* _TASK DIRECTIONS_: Beginning with the line where "Page size: 1500x1125." appears, retype every remaining line of the data below, both the first and last included.

EXTRACTED MATERIAL START

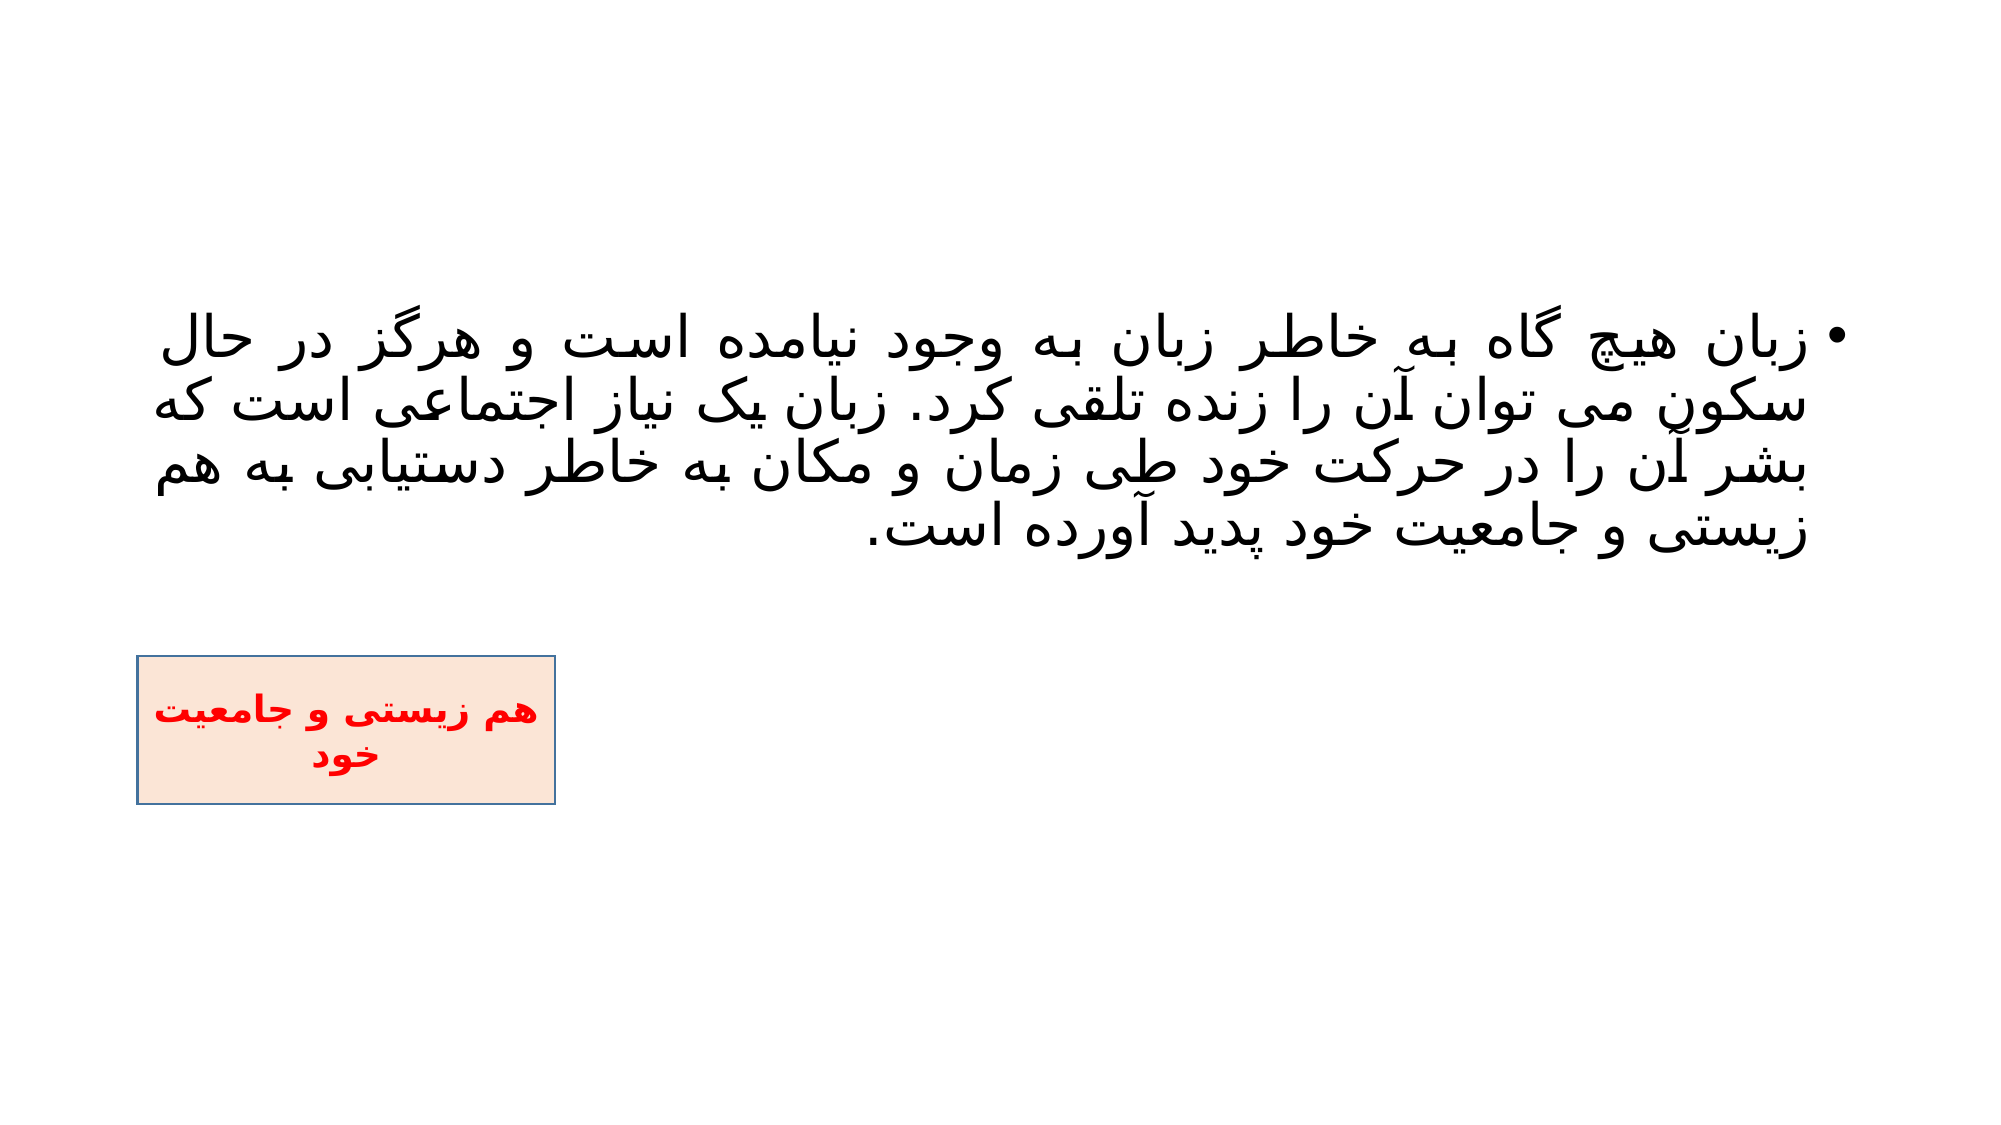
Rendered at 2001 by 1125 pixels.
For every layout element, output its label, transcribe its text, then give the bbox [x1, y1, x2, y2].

text_box هم زیستی و جامعیت خود [136, 655, 556, 805]
list زبان هیچ گاه به خاطر زبان به وجود نیامده است و هرگز در حال سکون می توان آن را زنده تلقی کرد. زبان یک نیاز اجتماعی است که بشر آن را در حرکت خود طی زمان و مکان به خاطر دستیابی به هم زیستی و جامعیت خود پدید آورده است. [137, 299, 1863, 1014]
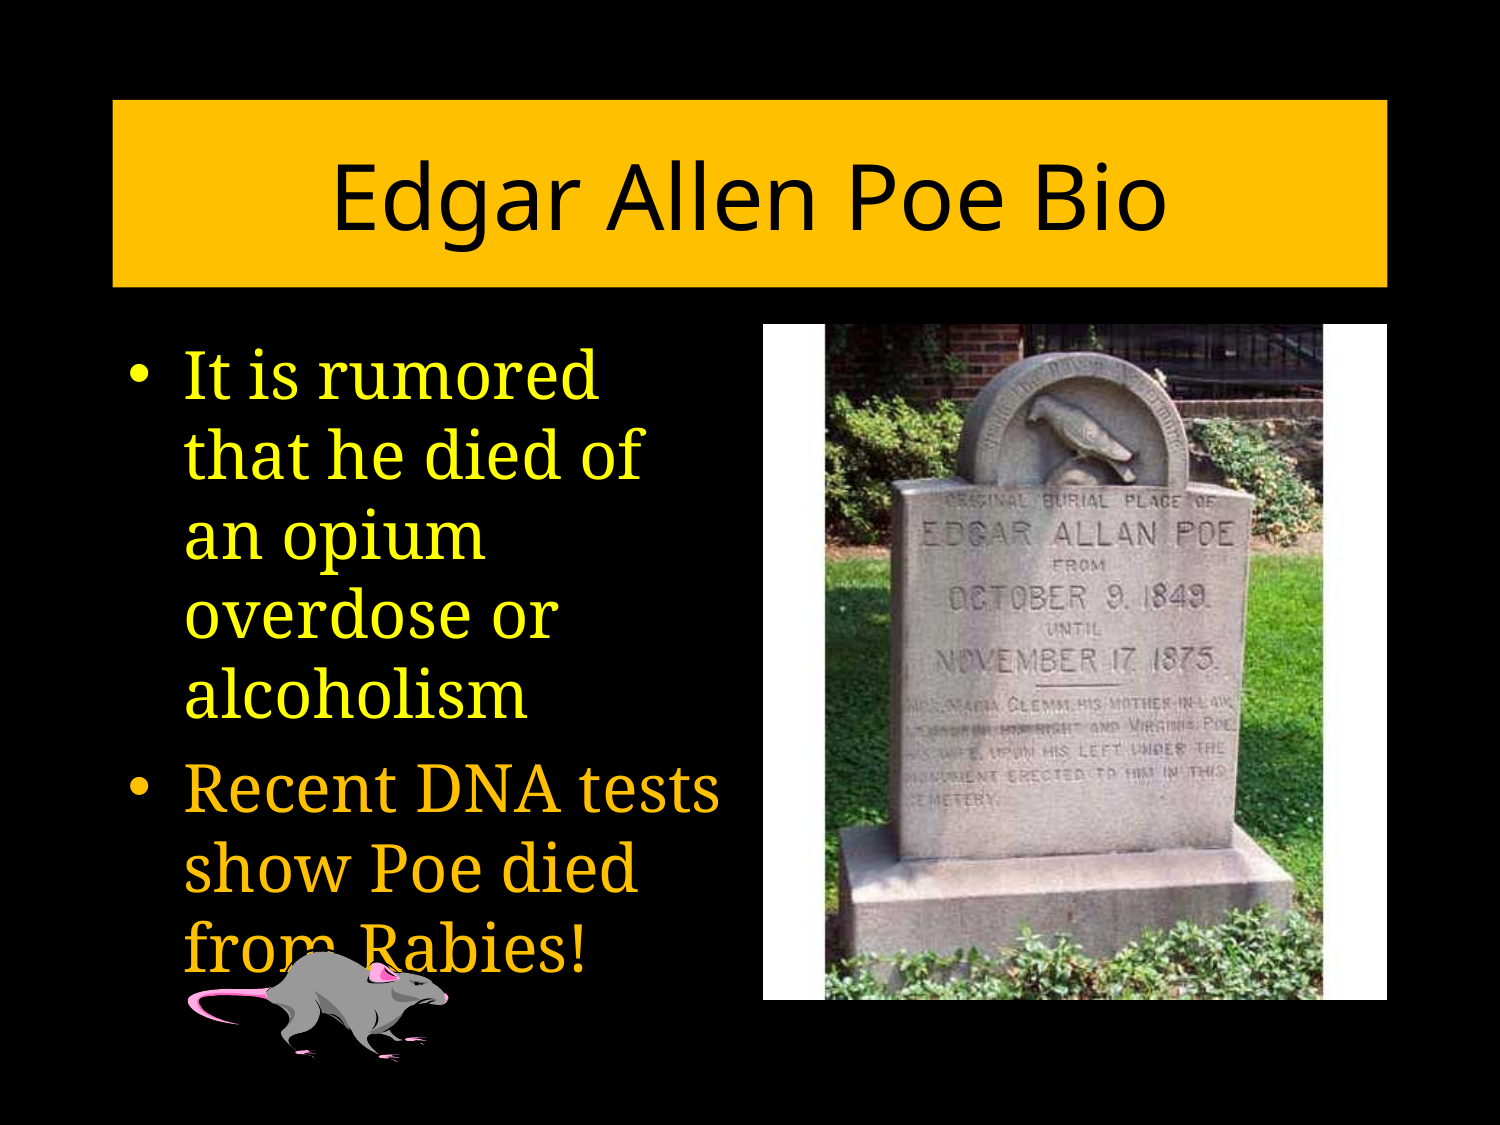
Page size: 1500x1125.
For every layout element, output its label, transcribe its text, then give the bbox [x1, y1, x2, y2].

EXTRACTED MATERIAL END

* _TASK RESPONSE_:
Page size: 1500x1125.
For every layout element, output its label, transcribe its text, then give the bbox [x1, y1, x2, y2].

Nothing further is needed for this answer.